Why lignin – what’s so great about it?

Lignin is a waste product of the paper and biofuel industries that is generated at over 50 million tonnes per year. This number is expected to increase to 150 million tonnes per year by 2025, as more biorefineries come online. Lignin is natural polymer that exhibits UV inhibition and antibiotic properties, which makes it a great feedstock for materials.

Actually let’s go back, what is lignin?

Lignin is the glue that holds plants and trees together. It's roughly 1/3rd of the weight of all woody biomass and is what's removed in the paper making and biofuel processes. Each species of tree has it's own ‘flavor’ of lignin and they are all a little different.

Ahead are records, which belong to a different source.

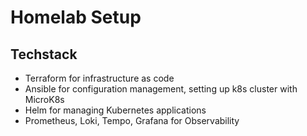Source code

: # Homelab Setup

## Techstack

- Terraform for infrastructure as code
- Ansible for configuration management, setting up k8s cluster with MicroK8s
- Helm for managing Kubernetes applications
- Prometheus, Loki, Tempo, Grafana for Observability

How do you turn it into plastic?

Our process combines lignin and biodegradable polymers that exist on the market today into a pelletized plastic resin. From this process, we can tune the mechanical properties and biodegradability of our materials. After we make the resin pellets, they can be dropped into conventional processes, like injection molding or thermoforming, to make finished goods.

What are the advantages of your material over traditional plastics?

We have three advantages with our material. First, we are utilizing an organic waste stream as a feedstock for our materials, which  helps us and future customers reduce our carbon footprint. Second, all of the feedstocks we use are bio-based and biodegradable in compost and soil. As the materials degrade, they will provide carbon and nutrients to the soil or compost. Third, we can tune the mechanical properties and biodegradability of our materials, which helps match material specifications with the finished product needs.

What’s your personal favorite ocean creature?

Jellyfish! They’re a unique organism because their lifecycle moves from a polyp (almost plant-like form) to an adult jellyfish and back in a nearly endless cycle. This evolutionary adaptation for different lifestyles and functions is a great analogy for the circular economy. Also, the identification of natural bioluminescence compounds in jellyfish has been extremely impactful on the medical and life sciences. Overall, I think jellyfish are a fascinating and beautiful organism, and are often overlooked.


Jeff will be speaking more about Mobius at Biofabricate 2018, alongside Parley founder Cyrill Gutsch, Biofabricate’s Suzanne Lee and other key leaders in the field.